Goal. Repeat every line of text in the items below word for word, leaving the pictures out of your answer.

BEGIN Information given

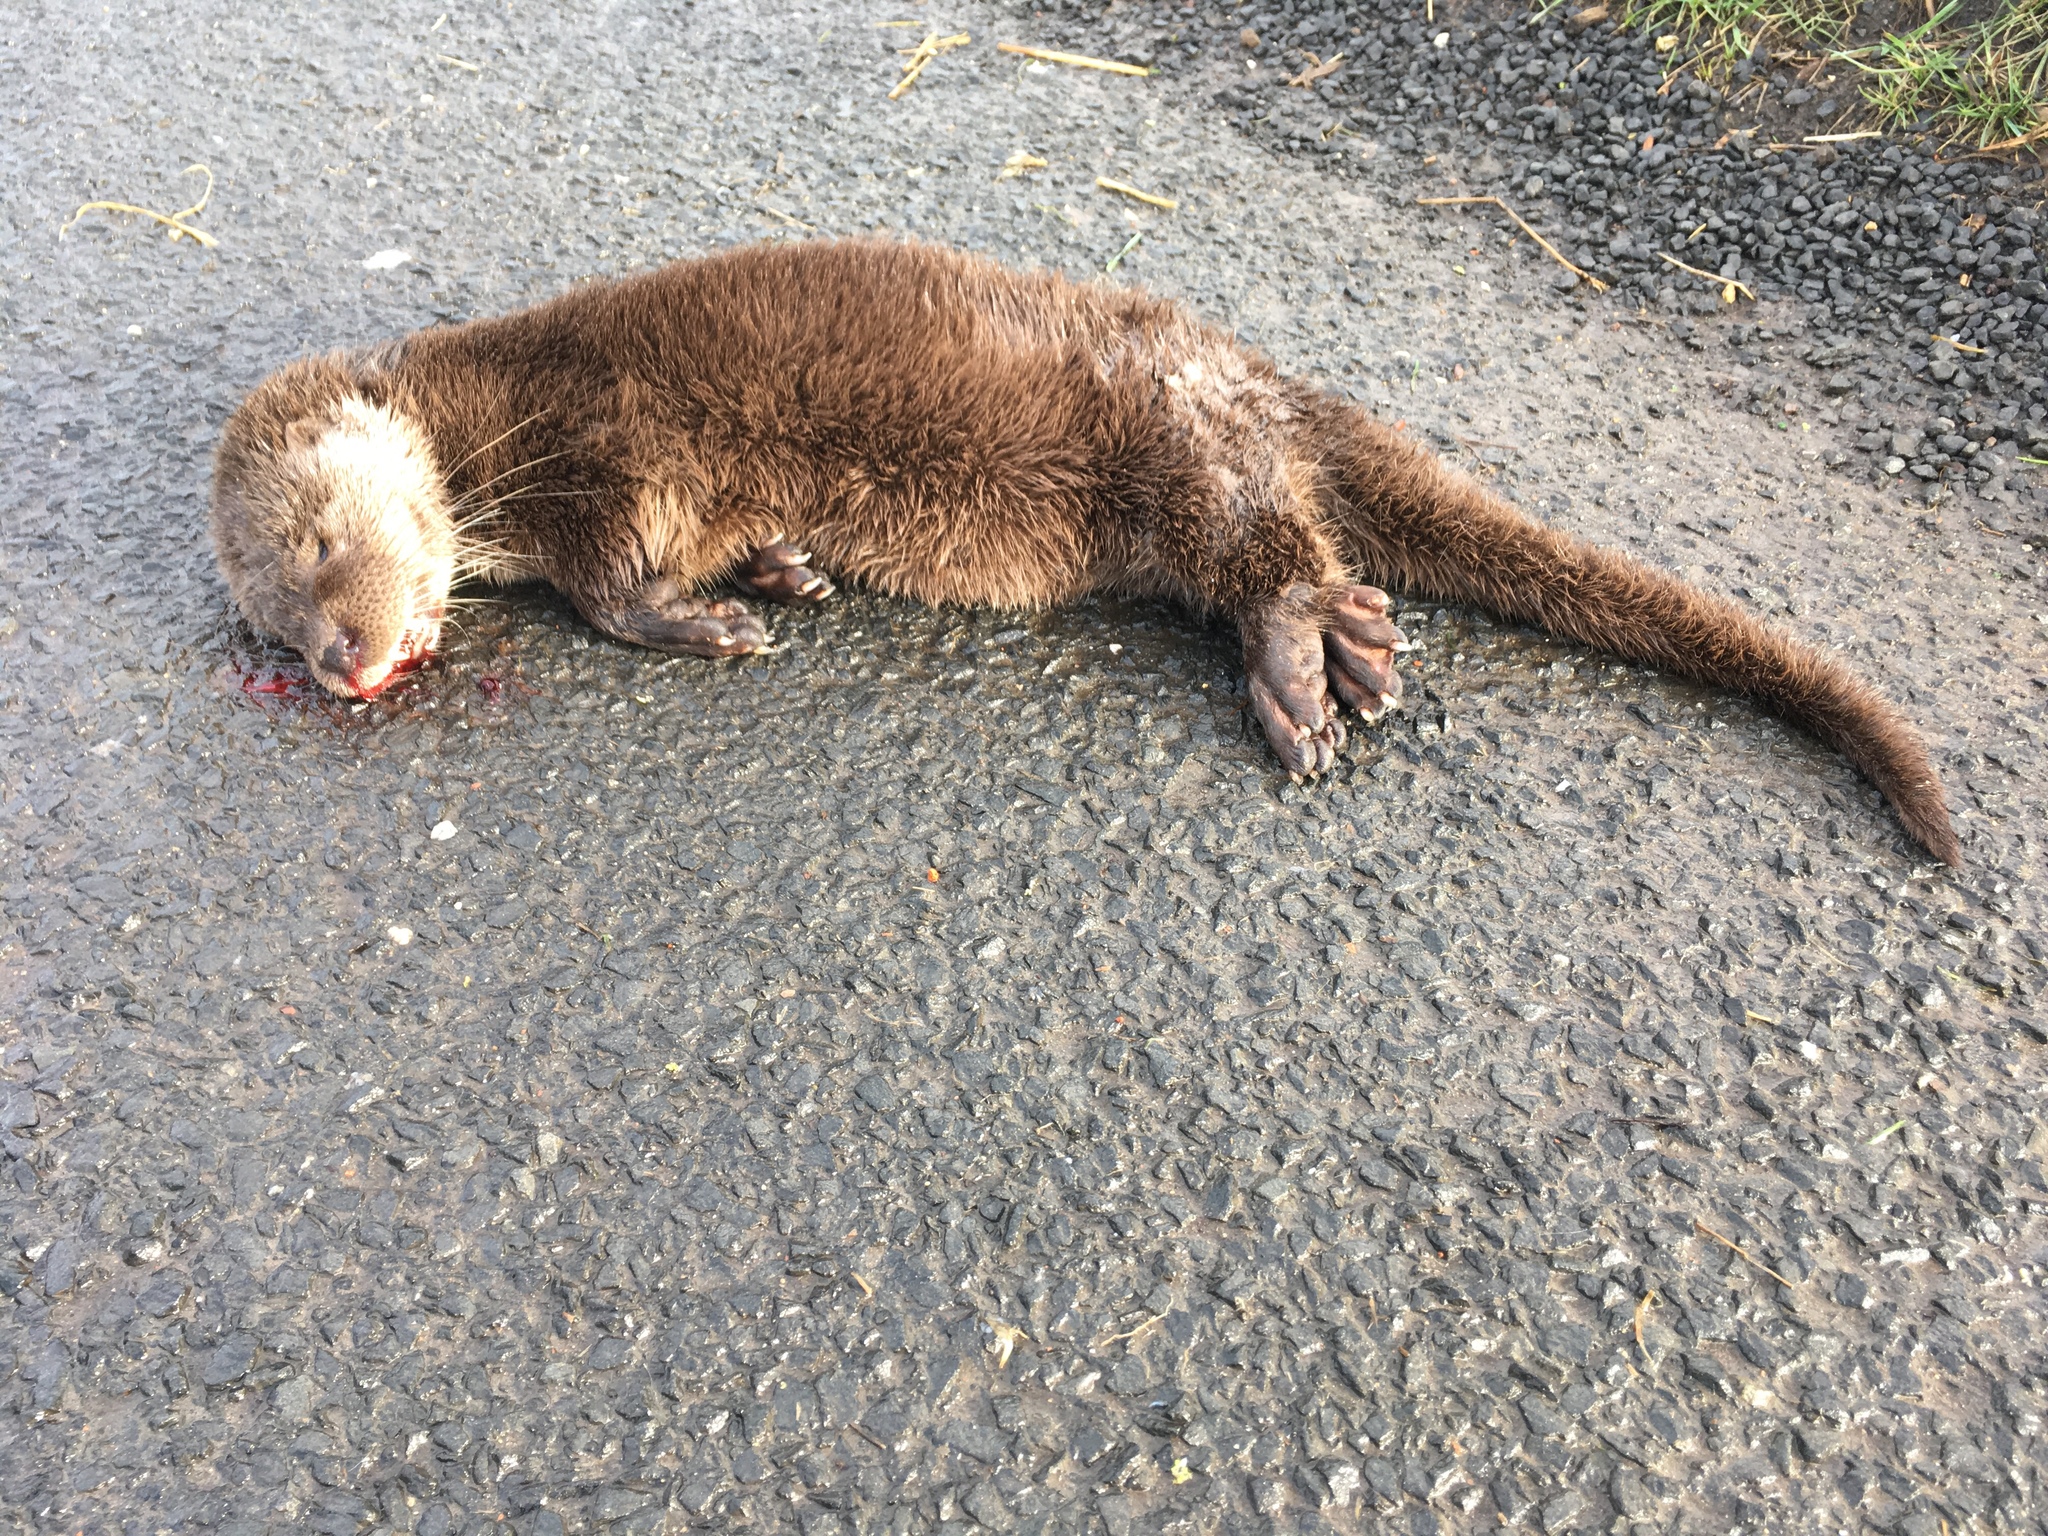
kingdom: Animalia
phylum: Chordata
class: Mammalia
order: Carnivora
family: Mustelidae
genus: Lutra
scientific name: Lutra lutra
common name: European otter
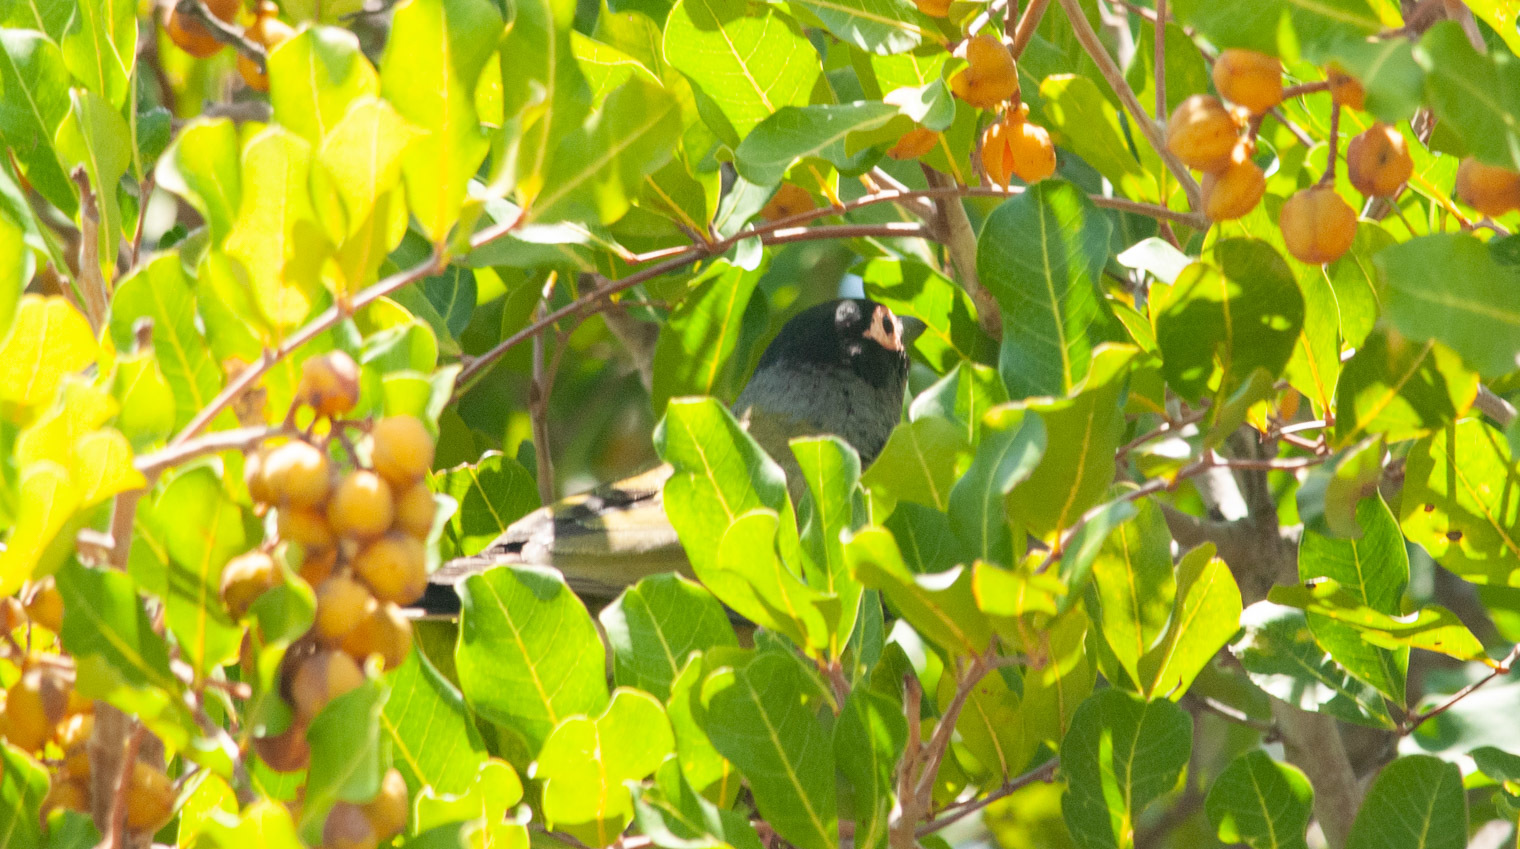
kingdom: Animalia
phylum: Chordata
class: Aves
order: Passeriformes
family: Oriolidae
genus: Sphecotheres
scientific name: Sphecotheres vieilloti
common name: Australasian figbird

END Information given

Full output.
kingdom: Animalia
phylum: Chordata
class: Mammalia
order: Carnivora
family: Mustelidae
genus: Lutra
scientific name: Lutra lutra
common name: European otter
kingdom: Animalia
phylum: Chordata
class: Aves
order: Passeriformes
family: Oriolidae
genus: Sphecotheres
scientific name: Sphecotheres vieilloti
common name: Australasian figbird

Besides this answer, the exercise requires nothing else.